[Source data]

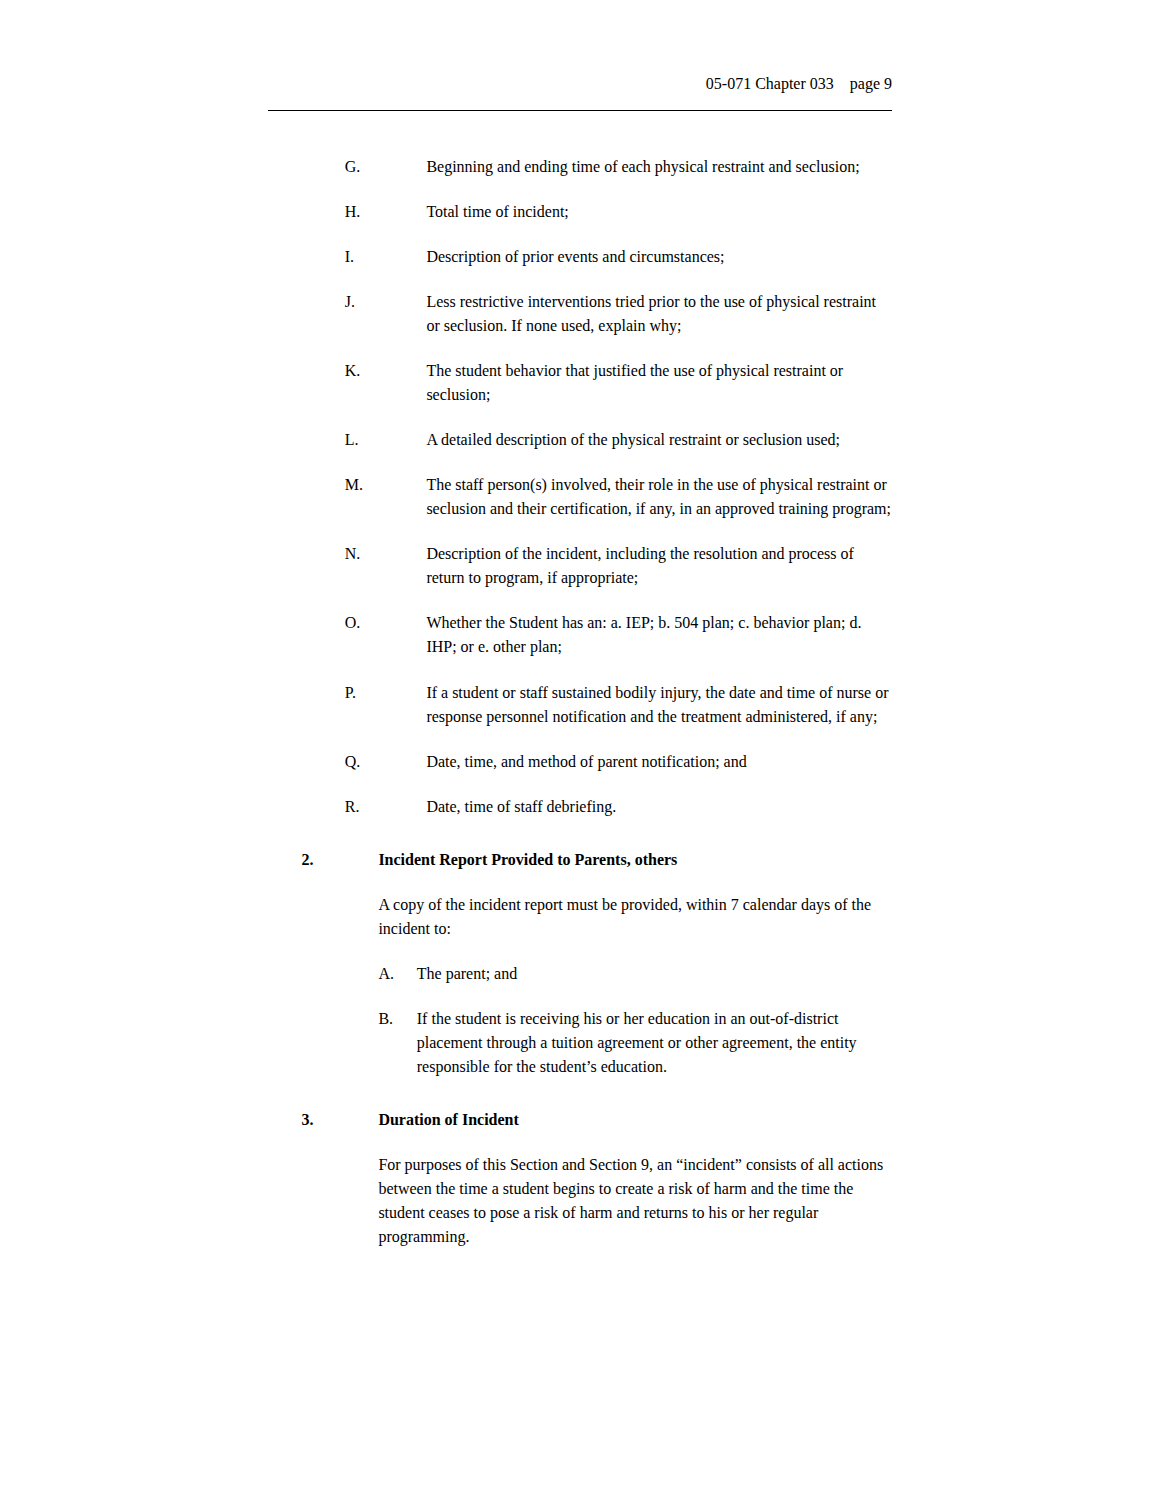05-071 Chapter 033 page 9
G.
Beginning and ending time of each physical restraint and seclusion;
H.
Total time of incident;
I.
Description of prior events and circumstances;
J.
Less restrictive interventions tried prior to the use of physical restraint or seclusion. If none used, explain why;
K.
The student behavior that justified the use of physical restraint or seclusion;
L.
A detailed description of the physical restraint or seclusion used;
M.
The staff person(s) involved, their role in the use of physical restraint or seclusion and their certification, if any, in an approved training program;
N.
Description of the incident, including the resolution and process of return to program, if appropriate;
O.
Whether the Student has an: a. IEP; b. 504 plan; c. behavior plan; d. IHP; or e. other plan;
P.
If a student or staff sustained bodily injury, the date and time of nurse or response personnel notification and the treatment administered, if any;
Q.
Date, time, and method of parent notification; and
R.
Date, time of staff debriefing.
2.
Incident Report Provided to Parents, others
A copy of the incident report must be provided, within 7 calendar days of the incident to:
A.
The parent; and
B.
If the student is receiving his or her education in an out-of-district placement through a tuition agreement or other agreement, the entity responsible for the student’s education.
3.
Duration of Incident
For purposes of this Section and Section 9, an “incident” consists of all actions between the time a student begins to create a risk of harm and the time the student ceases to pose a risk of harm and returns to his or her regular programming.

**Task brief:**
Exclude all images, then retype the records above without alteration.

**Exercise solution:**
05-071 Chapter 033 page 9
G.
Beginning and ending time of each physical restraint and seclusion;
H.
Total time of incident;
I.
Description of prior events and circumstances;
J.
Less restrictive interventions tried prior to the use of physical restraint or seclusion. If none used, explain why;
K.
The student behavior that justified the use of physical restraint or seclusion;
L.
A detailed description of the physical restraint or seclusion used;
M.
The staff person(s) involved, their role in the use of physical restraint or seclusion and their certification, if any, in an approved training program;
N.
Description of the incident, including the resolution and process of return to program, if appropriate;
O.
Whether the Student has an: a. IEP; b. 504 plan; c. behavior plan; d. IHP; or e. other plan;
P.
If a student or staff sustained bodily injury, the date and time of nurse or response personnel notification and the treatment administered, if any;
Q.
Date, time, and method of parent notification; and
R.
Date, time of staff debriefing.
2.
Incident Report Provided to Parents, others
A copy of the incident report must be provided, within 7 calendar days of the incident to:
A.
The parent; and
B.
If the student is receiving his or her education in an out-of-district placement through a tuition agreement or other agreement, the entity responsible for the student’s education.
3.
Duration of Incident
For purposes of this Section and Section 9, an “incident” consists of all actions between the time a student begins to create a risk of harm and the time the student ceases to pose a risk of harm and returns to his or her regular programming.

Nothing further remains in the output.